* Exercise *
Copy all entries without alteration and skip the pictures they hold.

[Dataset entries]
:::

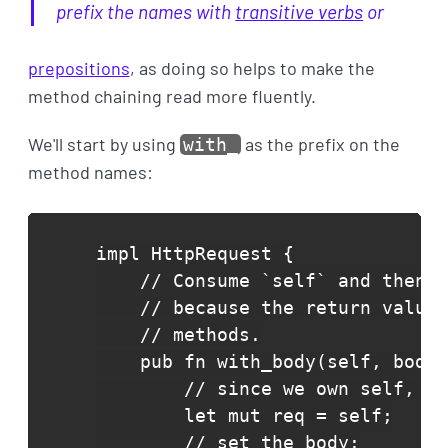
prefix the names with
transitive verbs
or
prepositions
, as doing so helps to make the
method chaining read more fluently.
We'll start by using
as the prefix on the
with_
method names:
impl HttpRequest {

    // Consume `self` and then r
    // because the return value 
    // methods.

    pub fn with_body(self, body:
        // since we own self, we
        let mut req = self;

        // set the body:
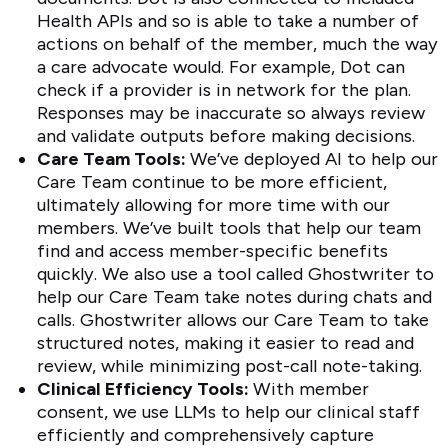
Health APIs and so is able to take a number of
actions on behalf of the member, much the way
a care advocate would. For example, Dot can
check if a provider is in network for the plan.
Responses may be inaccurate so always review
and validate outputs before making decisions.
Care Team Tools:
We’ve deployed AI to help our
Care Team continue to be more efficient,
ultimately allowing for more time with our
members. We’ve built tools that help our team
find and access member-specific benefits
quickly. We also use a tool called Ghostwriter to
help our Care Team take notes during chats and
calls. Ghostwriter allows our Care Team to take
structured notes, making it easier to read and
review, while minimizing post-call note-taking.
Clinical Efficiency Tools:
With member
consent, we use LLMs to help our clinical staff
efficiently and comprehensively capture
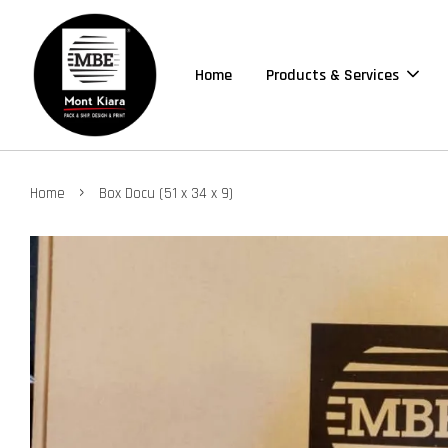
Home
Products & Services
›
Home
Box Docu (51 x 34 x 9)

:::

* Reply to the task *
prefix the names with
transitive verbs
or
prepositions
, as doing so helps to make the
method chaining read more fluently.
We'll start by using
as the prefix on the
with_
method names:
impl HttpRequest {

    // Consume `self` and then r
    // because the return value 
    // methods.

    pub fn with_body(self, body:
        // since we own self, we
        let mut req = self;

        // set the body:
Health APIs and so is able to take a number of
actions on behalf of the member, much the way
a care advocate would. For example, Dot can
check if a provider is in network for the plan.
Responses may be inaccurate so always review
and validate outputs before making decisions.
Care Team Tools:
We’ve deployed AI to help our
Care Team continue to be more efficient,
ultimately allowing for more time with our
members. We’ve built tools that help our team
find and access member-specific benefits
quickly. We also use a tool called Ghostwriter to
help our Care Team take notes during chats and
calls. Ghostwriter allows our Care Team to take
structured notes, making it easier to read and
review, while minimizing post-call note-taking.
Clinical Efficiency Tools:
With member
consent, we use LLMs to help our clinical staff
efficiently and comprehensively capture
Home
Products & Services
›
Home
Box Docu (51 x 34 x 9)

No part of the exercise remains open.